=== What to work on ===
Reproduce every record below word for word and include no pictures.

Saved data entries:
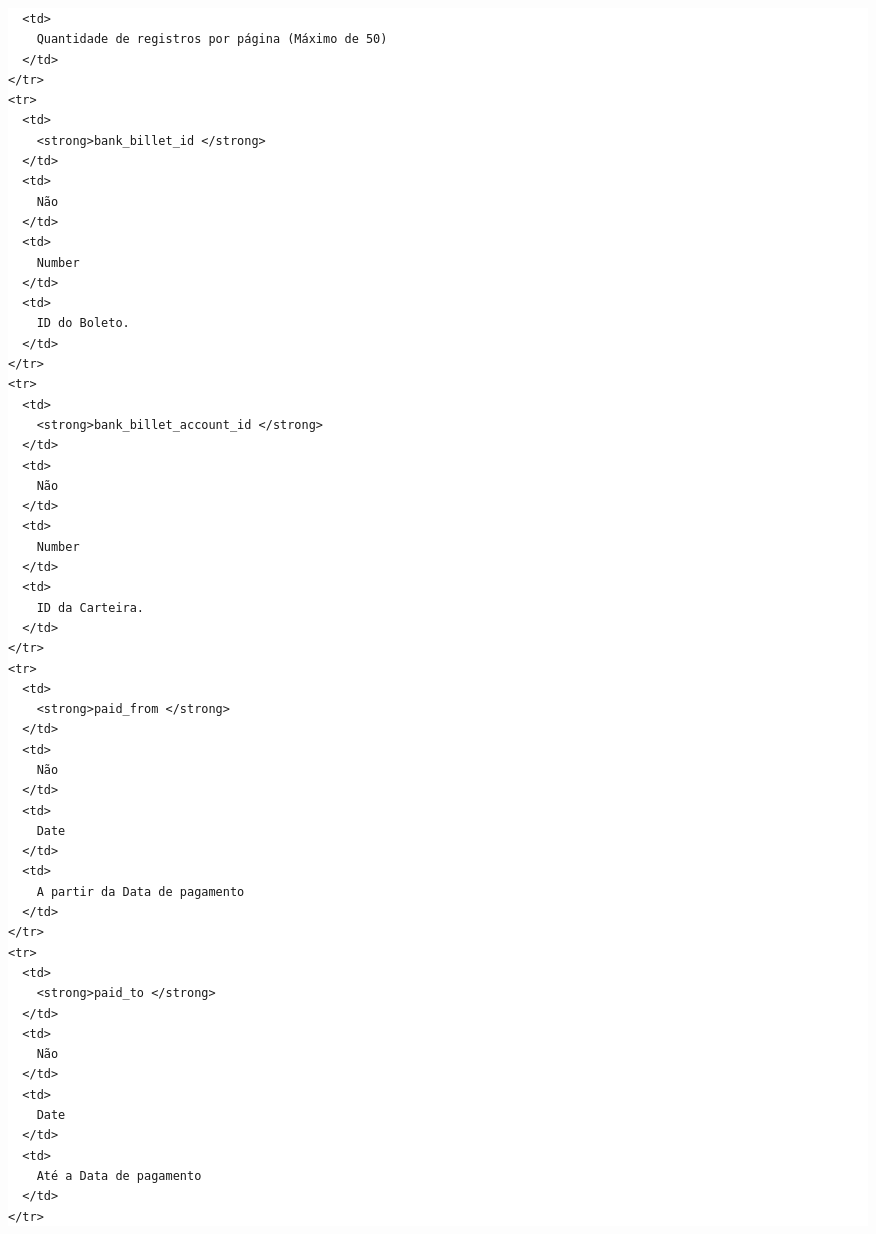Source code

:       <td>
        Quantidade de registros por página (Máximo de 50)
      </td>
    </tr>
    <tr>
      <td>
        <strong>bank_billet_id </strong>
      </td>
      <td>
        Não
      </td>
      <td>
        Number
      </td>
      <td>
        ID do Boleto.
      </td>
    </tr>
    <tr>
      <td>
        <strong>bank_billet_account_id </strong>
      </td>
      <td>
        Não
      </td>
      <td>
        Number
      </td>
      <td>
        ID da Carteira.
      </td>
    </tr>
    <tr>
      <td>
        <strong>paid_from </strong>
      </td>
      <td>
        Não
      </td>
      <td>
        Date
      </td>
      <td>
        A partir da Data de pagamento
      </td>
    </tr>
    <tr>
      <td>
        <strong>paid_to </strong>
      </td>
      <td>
        Não
      </td>
      <td>
        Date
      </td>
      <td>
        Até a Data de pagamento
      </td>
    </tr>
  </tbody>
</table>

=== Response to the task ===
Source code

:       <td>
        Quantidade de registros por página (Máximo de 50)
      </td>
    </tr>
    <tr>
      <td>
        <strong>bank_billet_id </strong>
      </td>
      <td>
        Não
      </td>
      <td>
        Number
      </td>
      <td>
        ID do Boleto.
      </td>
    </tr>
    <tr>
      <td>
        <strong>bank_billet_account_id </strong>
      </td>
      <td>
        Não
      </td>
      <td>
        Number
      </td>
      <td>
        ID da Carteira.
      </td>
    </tr>
    <tr>
      <td>
        <strong>paid_from </strong>
      </td>
      <td>
        Não
      </td>
      <td>
        Date
      </td>
      <td>
        A partir da Data de pagamento
      </td>
    </tr>
    <tr>
      <td>
        <strong>paid_to </strong>
      </td>
      <td>
        Não
      </td>
      <td>
        Date
      </td>
      <td>
        Até a Data de pagamento
      </td>
    </tr>
  </tbody>
</table>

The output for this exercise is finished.